What are the details?
The law makes amendments to Illinois Secure Choice Retirement Savings Program, including:

  • The 25-employee threshold is reduced to five employees. Now, the program will apply to employers with at least five employees in the state during every quarter of the previous calendar year. The employer determines the total employee count using the annual average from the employer-reported quarterly data.
  • Secure Choice now includes annual, automatic increases to the contribution rates up to a maximum of 10% of an enrollee’s wages. The Illinois Department of Revenue will establish a schedule for the automatic increase.
  • The changes clarify that the second year of non-compliance need not be consecutive for applying the $500 non-compliance penalty.
  • Employers now have 120 days (rather than 90 days) after issuance of a notice of proposed penalty assessment for non-compliance to file a protest with the department or come into full compliance.
  • The changes allow providing notices electronically rather than only by first class mail.

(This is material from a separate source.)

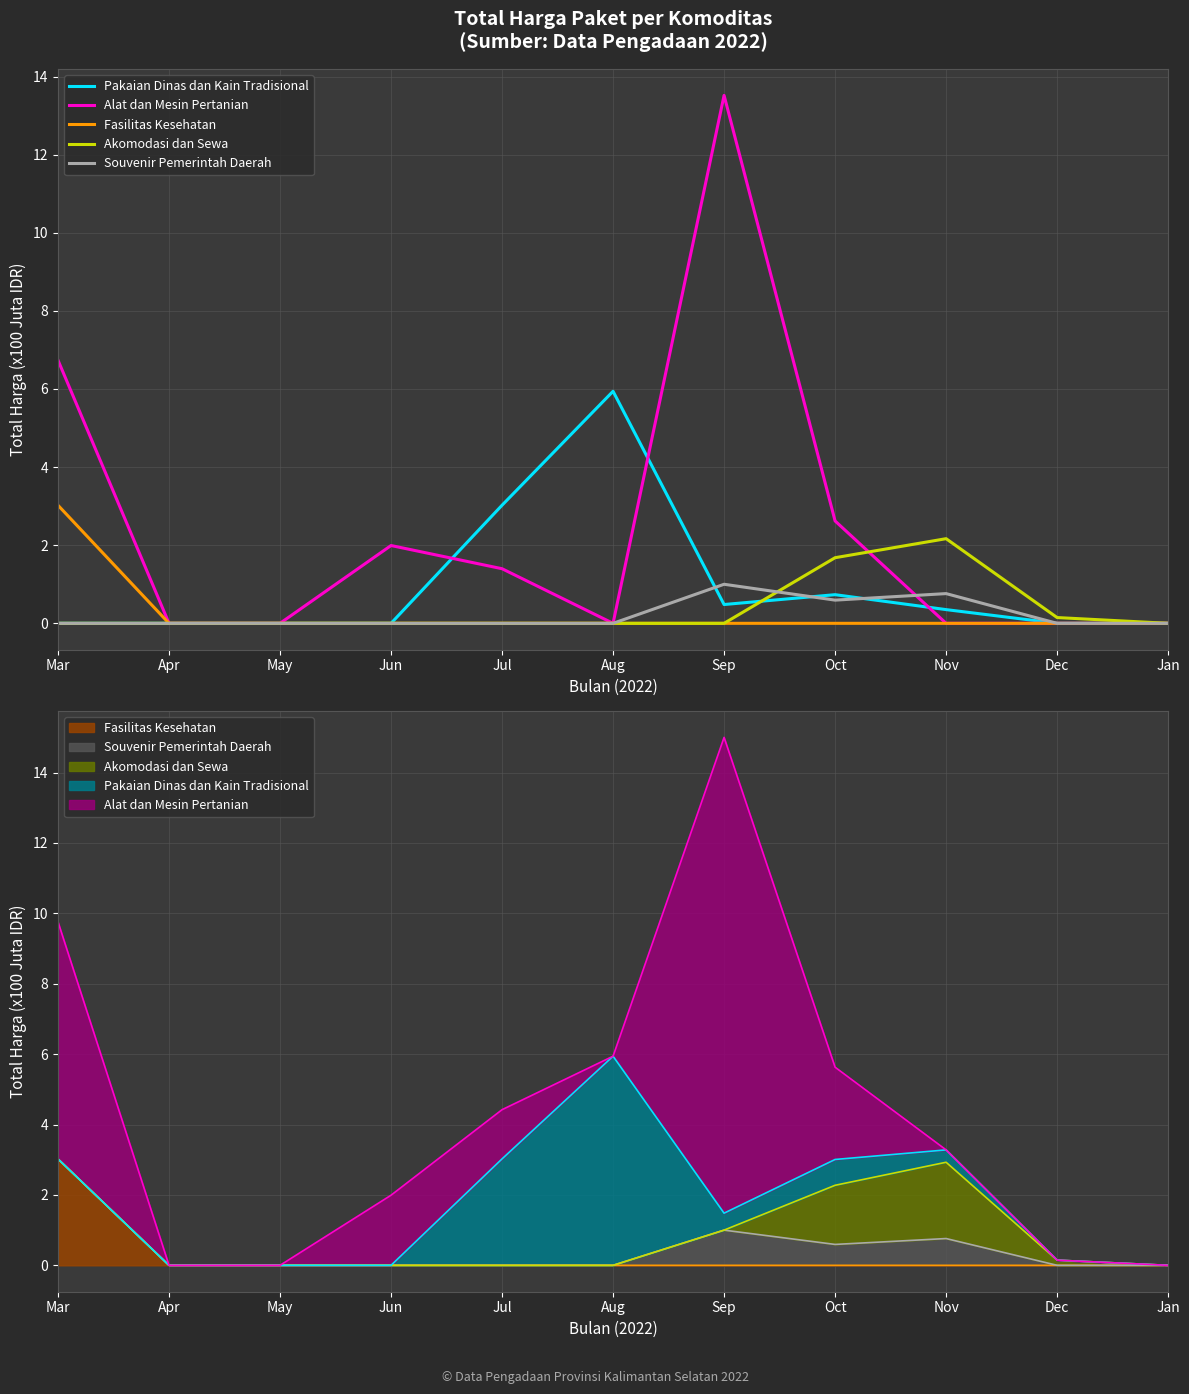

At Oct, list the series in order from smallest to largest.

Fasilitas Kesehatan, Souvenir Pemerintah Daerah, Pakaian Dinas dan Kain Tradisional, Akomodasi dan Sewa, Alat dan Mesin Pertanian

The current enrollment deadline for the Illinois Secure Choice Savings Program is in two waves depending on the number of employees an employer has: 

  • Wave 1: The enrollment deadline for employers with fewer than 25 employees and more than 15 employees will be no sooner than September 1, 2022
  • Wave 2: The enrollment deadline for employers with at least five employees but not more than 15 employees will be no sooner than September 1, 2023.

The law can be read here.

An article on the law can be read here.

What do employers need to do?
Employers should review the law and the amendments it brings to the Illinois Secure Choice Savings Program and the eligibility of employers to enroll to stay in compliance with the program.